● **TO-DO ITEM**
Your job is to return every line of the listing holding the string "articles".

[ENTRIES PROVIDED — start]

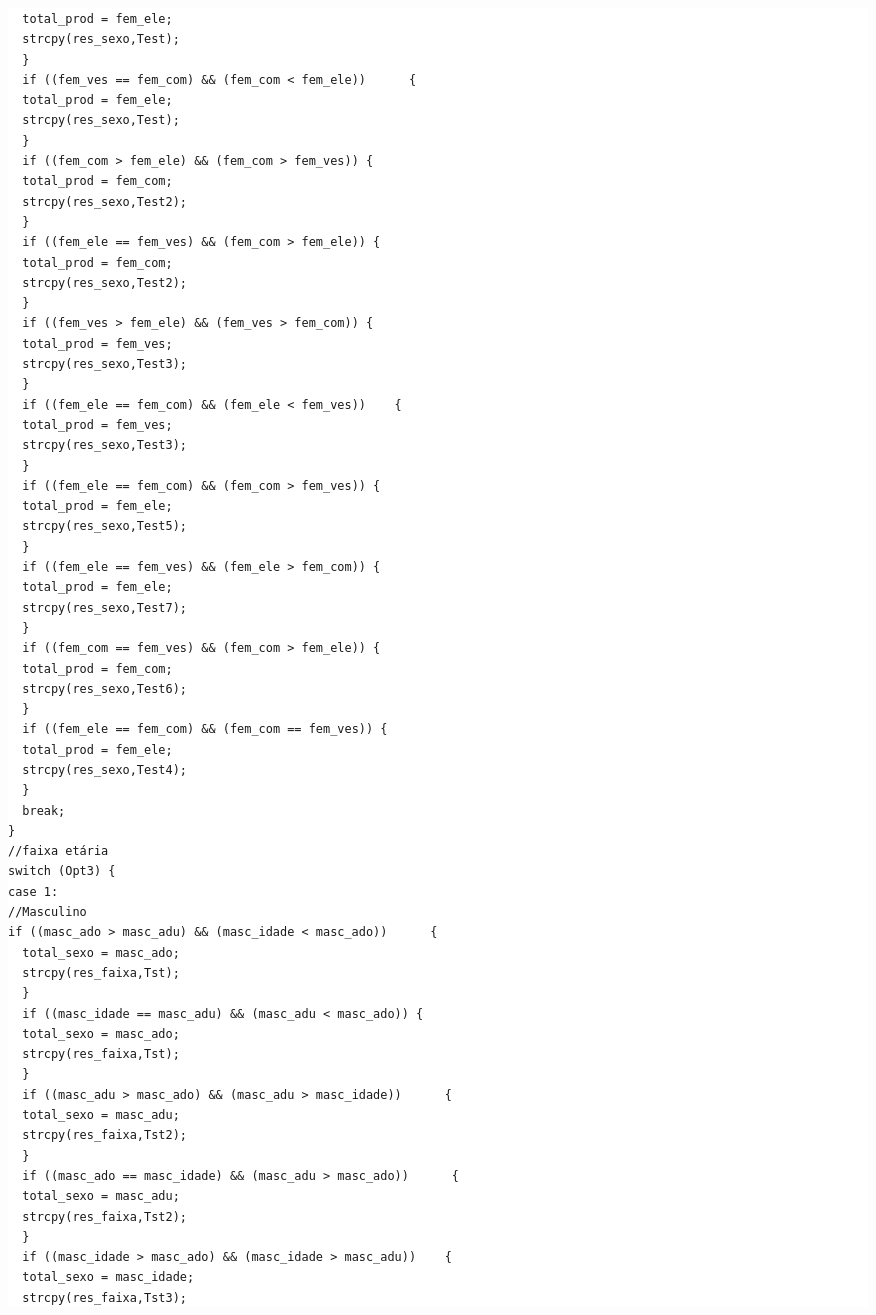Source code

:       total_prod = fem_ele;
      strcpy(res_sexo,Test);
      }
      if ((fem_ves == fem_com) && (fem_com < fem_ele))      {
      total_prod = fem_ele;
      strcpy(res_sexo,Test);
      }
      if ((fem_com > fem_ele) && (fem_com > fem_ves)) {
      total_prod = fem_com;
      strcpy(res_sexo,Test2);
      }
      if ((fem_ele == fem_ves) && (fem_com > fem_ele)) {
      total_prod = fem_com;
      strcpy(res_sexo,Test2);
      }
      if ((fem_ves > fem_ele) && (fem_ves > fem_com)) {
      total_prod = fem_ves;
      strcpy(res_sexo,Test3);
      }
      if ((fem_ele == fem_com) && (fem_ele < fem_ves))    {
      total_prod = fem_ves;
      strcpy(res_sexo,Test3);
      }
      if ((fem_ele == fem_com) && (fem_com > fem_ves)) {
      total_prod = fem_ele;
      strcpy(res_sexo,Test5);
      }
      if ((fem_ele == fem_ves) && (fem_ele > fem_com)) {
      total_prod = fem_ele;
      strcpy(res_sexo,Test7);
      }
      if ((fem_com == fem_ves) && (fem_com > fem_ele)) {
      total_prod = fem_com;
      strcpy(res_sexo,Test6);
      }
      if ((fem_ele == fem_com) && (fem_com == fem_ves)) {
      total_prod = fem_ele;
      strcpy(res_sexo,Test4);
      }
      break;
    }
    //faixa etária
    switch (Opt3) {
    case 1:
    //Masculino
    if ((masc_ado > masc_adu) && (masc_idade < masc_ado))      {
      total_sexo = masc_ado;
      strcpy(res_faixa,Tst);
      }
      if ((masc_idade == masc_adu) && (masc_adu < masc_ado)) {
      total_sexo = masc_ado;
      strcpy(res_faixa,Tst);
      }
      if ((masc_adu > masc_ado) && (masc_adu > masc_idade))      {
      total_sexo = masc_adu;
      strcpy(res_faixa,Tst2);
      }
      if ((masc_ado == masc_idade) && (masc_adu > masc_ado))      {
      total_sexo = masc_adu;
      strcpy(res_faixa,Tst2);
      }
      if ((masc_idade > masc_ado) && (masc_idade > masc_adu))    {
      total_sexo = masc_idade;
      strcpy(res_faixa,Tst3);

[ENTRIES PROVIDED — finish]
[ENTRIES PROVIDED — start]

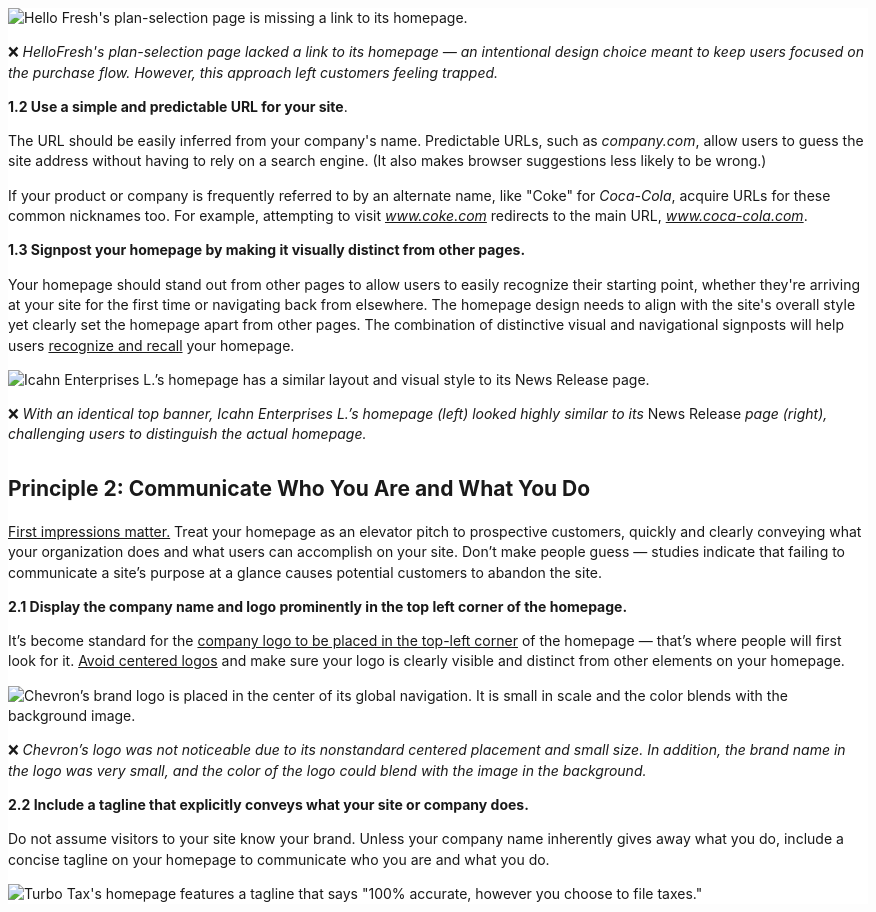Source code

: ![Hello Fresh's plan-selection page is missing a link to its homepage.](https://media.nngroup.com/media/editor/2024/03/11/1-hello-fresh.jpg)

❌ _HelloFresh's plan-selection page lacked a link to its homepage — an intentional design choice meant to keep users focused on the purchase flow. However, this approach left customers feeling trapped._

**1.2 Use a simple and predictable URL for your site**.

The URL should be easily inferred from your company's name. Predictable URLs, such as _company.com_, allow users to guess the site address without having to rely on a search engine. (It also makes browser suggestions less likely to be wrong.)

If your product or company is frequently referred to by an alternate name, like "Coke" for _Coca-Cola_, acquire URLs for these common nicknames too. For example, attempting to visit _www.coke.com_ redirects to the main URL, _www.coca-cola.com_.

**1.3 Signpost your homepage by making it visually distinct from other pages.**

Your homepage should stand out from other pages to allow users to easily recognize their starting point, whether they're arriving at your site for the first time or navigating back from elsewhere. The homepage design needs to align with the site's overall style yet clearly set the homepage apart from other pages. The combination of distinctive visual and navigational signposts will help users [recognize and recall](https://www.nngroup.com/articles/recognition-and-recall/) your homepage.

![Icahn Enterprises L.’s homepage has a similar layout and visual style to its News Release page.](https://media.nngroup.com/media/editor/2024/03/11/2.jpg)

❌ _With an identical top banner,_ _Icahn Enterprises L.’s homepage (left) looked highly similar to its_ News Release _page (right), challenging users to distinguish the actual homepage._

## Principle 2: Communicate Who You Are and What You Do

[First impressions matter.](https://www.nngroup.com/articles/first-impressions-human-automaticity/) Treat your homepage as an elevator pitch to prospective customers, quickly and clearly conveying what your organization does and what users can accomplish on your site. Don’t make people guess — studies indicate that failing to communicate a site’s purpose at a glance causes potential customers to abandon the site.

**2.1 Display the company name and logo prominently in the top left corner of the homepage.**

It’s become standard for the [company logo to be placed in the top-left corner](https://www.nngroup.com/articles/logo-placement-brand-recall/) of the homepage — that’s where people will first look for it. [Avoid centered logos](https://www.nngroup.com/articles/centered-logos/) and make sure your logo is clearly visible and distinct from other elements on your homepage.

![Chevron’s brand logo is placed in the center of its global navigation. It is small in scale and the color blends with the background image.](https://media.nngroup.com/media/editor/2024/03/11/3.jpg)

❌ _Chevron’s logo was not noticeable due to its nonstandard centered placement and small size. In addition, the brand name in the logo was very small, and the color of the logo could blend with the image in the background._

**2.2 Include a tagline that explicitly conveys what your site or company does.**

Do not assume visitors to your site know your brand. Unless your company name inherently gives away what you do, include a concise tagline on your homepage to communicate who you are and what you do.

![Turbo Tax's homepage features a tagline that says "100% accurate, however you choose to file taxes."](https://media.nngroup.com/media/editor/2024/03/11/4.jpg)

[ENTRIES PROVIDED — finish]

● **PROBLEM SOLUTION**
Your homepage should stand out from other pages to allow users to easily recognize their starting point, whether they're arriving at your site for the first time or navigating back from elsewhere. The homepage design needs to align with the site's overall style yet clearly set the homepage apart from other pages. The combination of distinctive visual and navigational signposts will help users [recognize and recall](https://www.nngroup.com/articles/recognition-and-recall/) your homepage.
[First impressions matter.](https://www.nngroup.com/articles/first-impressions-human-automaticity/) Treat your homepage as an elevator pitch to prospective customers, quickly and clearly conveying what your organization does and what users can accomplish on your site. Don’t make people guess — studies indicate that failing to communicate a site’s purpose at a glance causes potential customers to abandon the site.
It’s become standard for the [company logo to be placed in the top-left corner](https://www.nngroup.com/articles/logo-placement-brand-recall/) of the homepage — that’s where people will first look for it. [Avoid centered logos](https://www.nngroup.com/articles/centered-logos/) and make sure your logo is clearly visible and distinct from other elements on your homepage.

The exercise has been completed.